__DOCUMENT EXTRACT__.

As shown in FIG. 4 in an enlarged scale, the small diameter portion 29 of
the rod 27 is tapered toward an inserting end side thereof and has a draft
angle .theta.. Although the draft angle .theta. can be set to any
appropriate value, the draft angle .theta. is set to be within a range of
0-30 degrees in the present embodiment. By adapting such a small draft
angle .theta., it is possible to reduce an amount "d" of cut (FIG. 2) at
the time of finishing the original inner peripheral wall surface 3 after
the die-casting of the sleeve 1. In this way, the finished inner
peripheral wall surface 3' produced after the cutting is located in close
proximity to the original inner peripheral wall surface 3 where less
blowholes are present. Thus, it is possible to reduce the amount of
blowholes exposed in the finished inner wall surface 3'.
The piston 28 is formed as an annular flange located in the large diameter
portion side end of the rod 27. A surface of the piston 28, which is
perpendicular to a central axis P of the rod 27 and faces in the inserting
direction X, constitutes a first pressure receiving portion 31, and
another surface of the piston 28, which is perpendicular to the central
axis P of the rod 27 and faces in the retracting direction Y, constitutes
a second pressure receiving portion 32.
The connecting pipe lines 34, 35 are connected to the cylinder block 46 and
the solenoid valve 54 and form a first flow passage 38 and a second flow
passage 39, respectively. A portion of each connecting pipe line 34, 35 is
branched into two branched pipes, which receive a flow rate control valve
40 and a check valve 41, respectively. The flow rate control valve 40
adjusts a flow rate of working fluid, which flows in the corresponding
flow passage 38, 39, to a predetermined value. The check valve 41 prevents
flow of working fluid in the corresponding flow passage 38, 39 from the
cylinder block 46 side to the solenoid valve 54 side.
The connecting pipe lines 36, 37 are connected to the solenoid valve 54 and
the hydraulic pump 52 and form a third flow passage 42 and a fourth flow
passage 43, respectively.

__DATA SHOWN__.
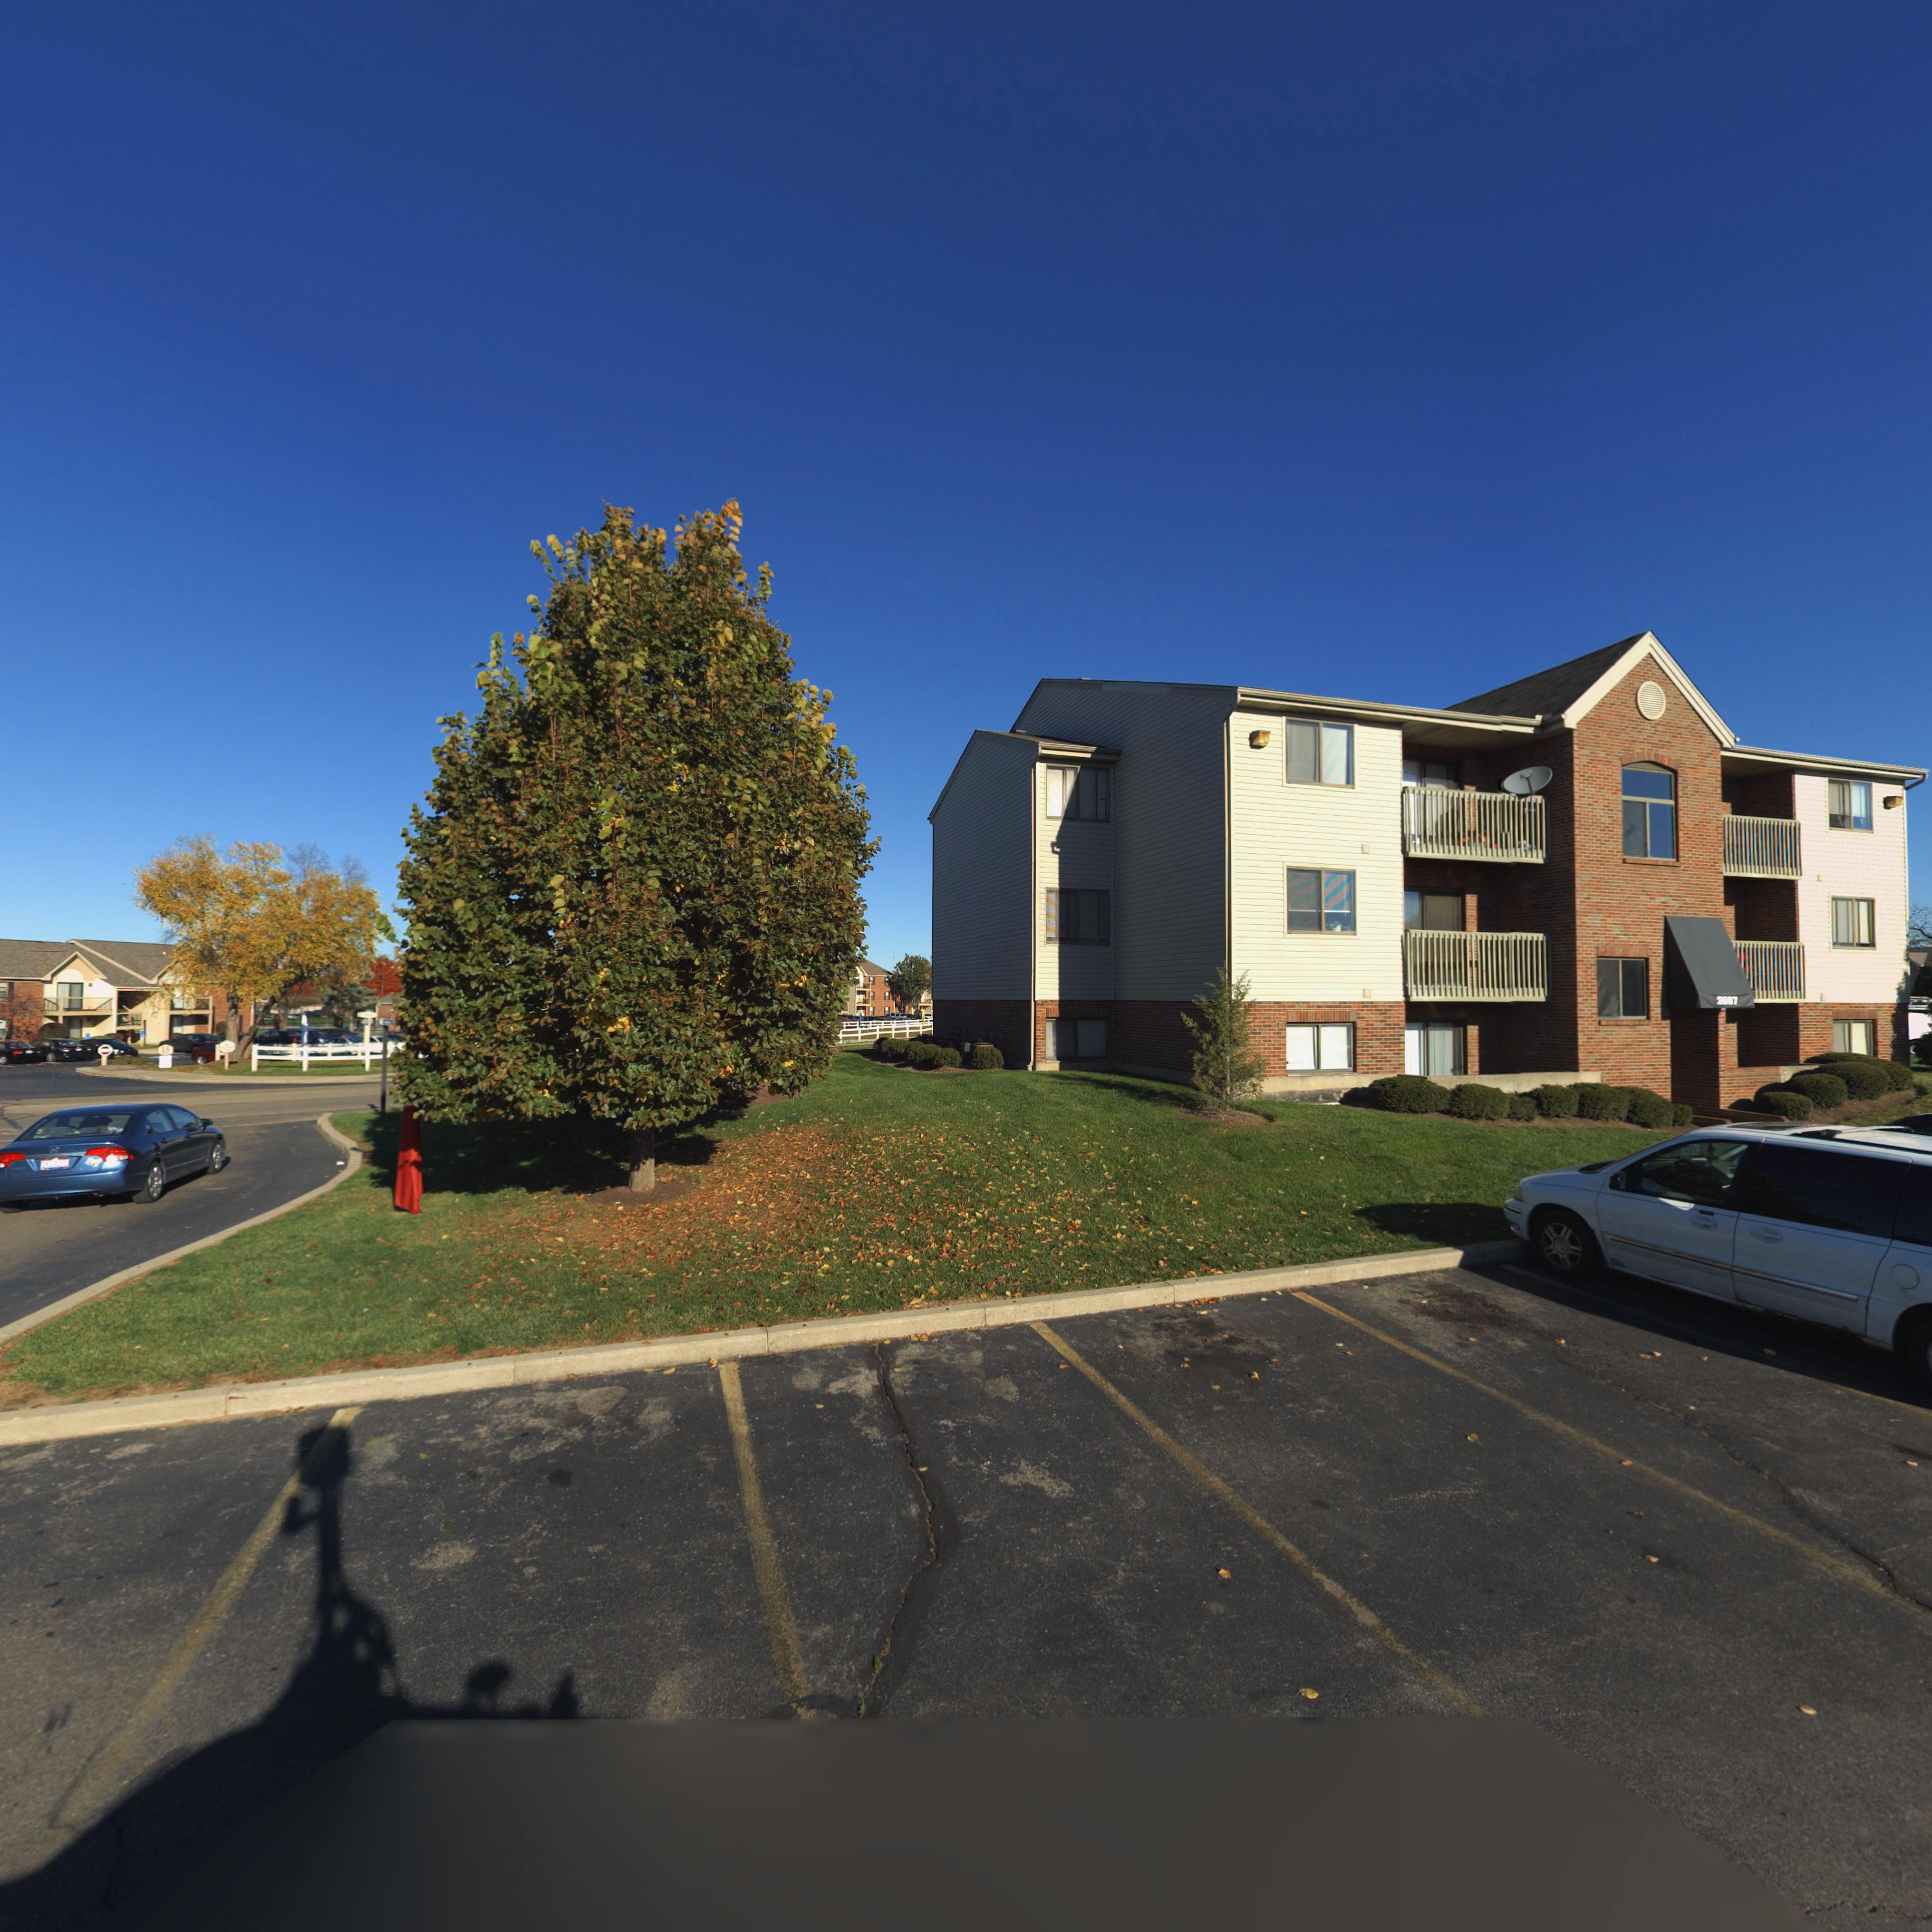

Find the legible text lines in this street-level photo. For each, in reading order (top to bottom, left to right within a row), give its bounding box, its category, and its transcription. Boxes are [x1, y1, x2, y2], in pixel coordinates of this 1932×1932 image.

[1716, 995, 1739, 1006] StreetNumber: ***7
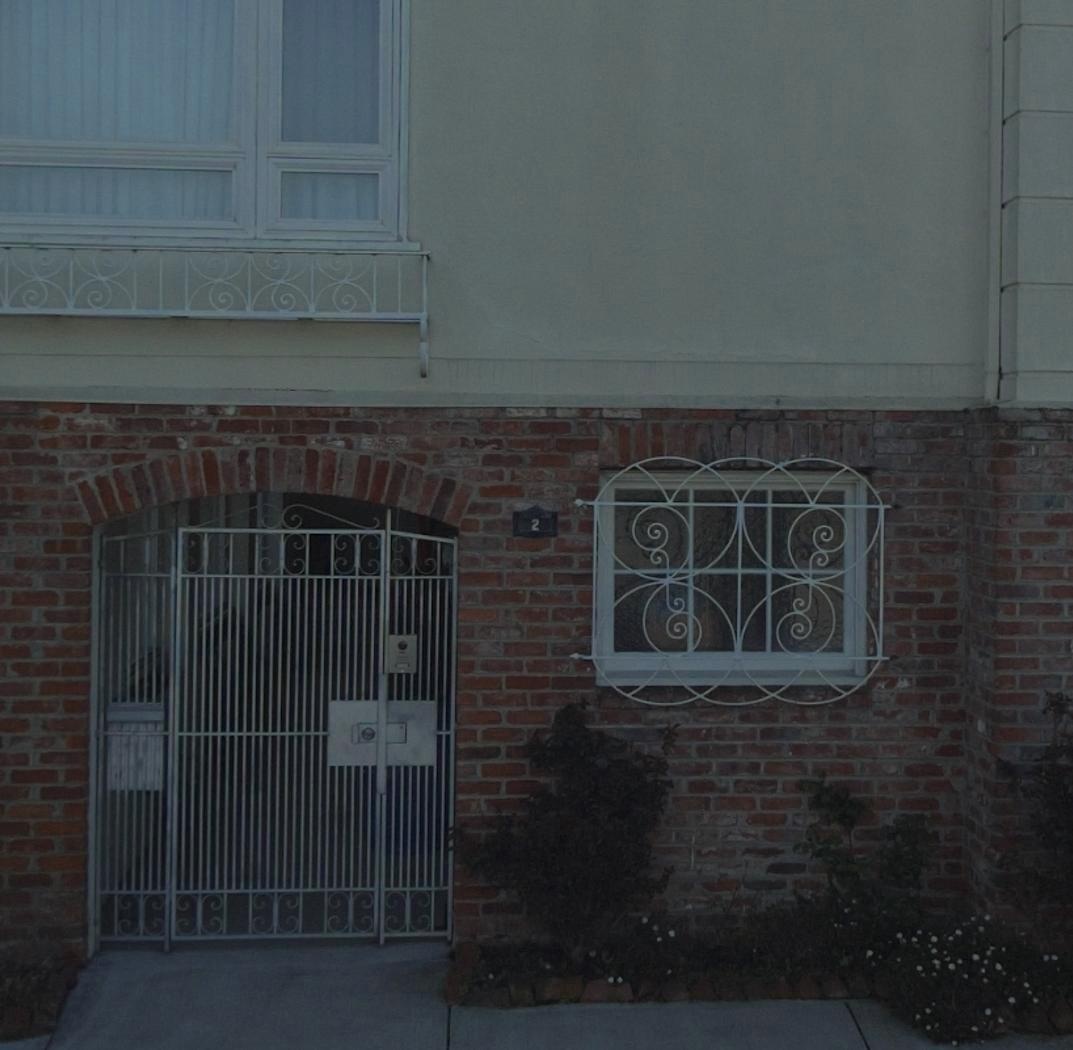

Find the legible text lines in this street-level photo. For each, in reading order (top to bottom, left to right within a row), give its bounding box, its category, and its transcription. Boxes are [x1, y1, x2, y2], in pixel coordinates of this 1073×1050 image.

[530, 516, 541, 532] StreetNumber: 2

__WHAT YOU HAVE TO DO__. Reproduce the whole passage above about the tapered rod, the piston, and the connecting pipe lines, word for word.

__TASK RESULT__.
As shown in FIG. 4 in an enlarged scale, the small diameter portion 29 of
the rod 27 is tapered toward an inserting end side thereof and has a draft
angle .theta.. Although the draft angle .theta. can be set to any
appropriate value, the draft angle .theta. is set to be within a range of
0-30 degrees in the present embodiment. By adapting such a small draft
angle .theta., it is possible to reduce an amount "d" of cut (FIG. 2) at
the time of finishing the original inner peripheral wall surface 3 after
the die-casting of the sleeve 1. In this way, the finished inner
peripheral wall surface 3' produced after the cutting is located in close
proximity to the original inner peripheral wall surface 3 where less
blowholes are present. Thus, it is possible to reduce the amount of
blowholes exposed in the finished inner wall surface 3'.
The piston 28 is formed as an annular flange located in the large diameter
portion side end of the rod 27. A surface of the piston 28, which is
perpendicular to a central axis P of the rod 27 and faces in the inserting
direction X, constitutes a first pressure receiving portion 31, and
another surface of the piston 28, which is perpendicular to the central
axis P of the rod 27 and faces in the retracting direction Y, constitutes
a second pressure receiving portion 32.
The connecting pipe lines 34, 35 are connected to the cylinder block 46 and
the solenoid valve 54 and form a first flow passage 38 and a second flow
passage 39, respectively. A portion of each connecting pipe line 34, 35 is
branched into two branched pipes, which receive a flow rate control valve
40 and a check valve 41, respectively. The flow rate control valve 40
adjusts a flow rate of working fluid, which flows in the corresponding
flow passage 38, 39, to a predetermined value. The check valve 41 prevents
flow of working fluid in the corresponding flow passage 38, 39 from the
cylinder block 46 side to the solenoid valve 54 side.
The connecting pipe lines 36, 37 are connected to the solenoid valve 54 and
the hydraulic pump 52 and form a third flow passage 42 and a fourth flow
passage 43, respectively.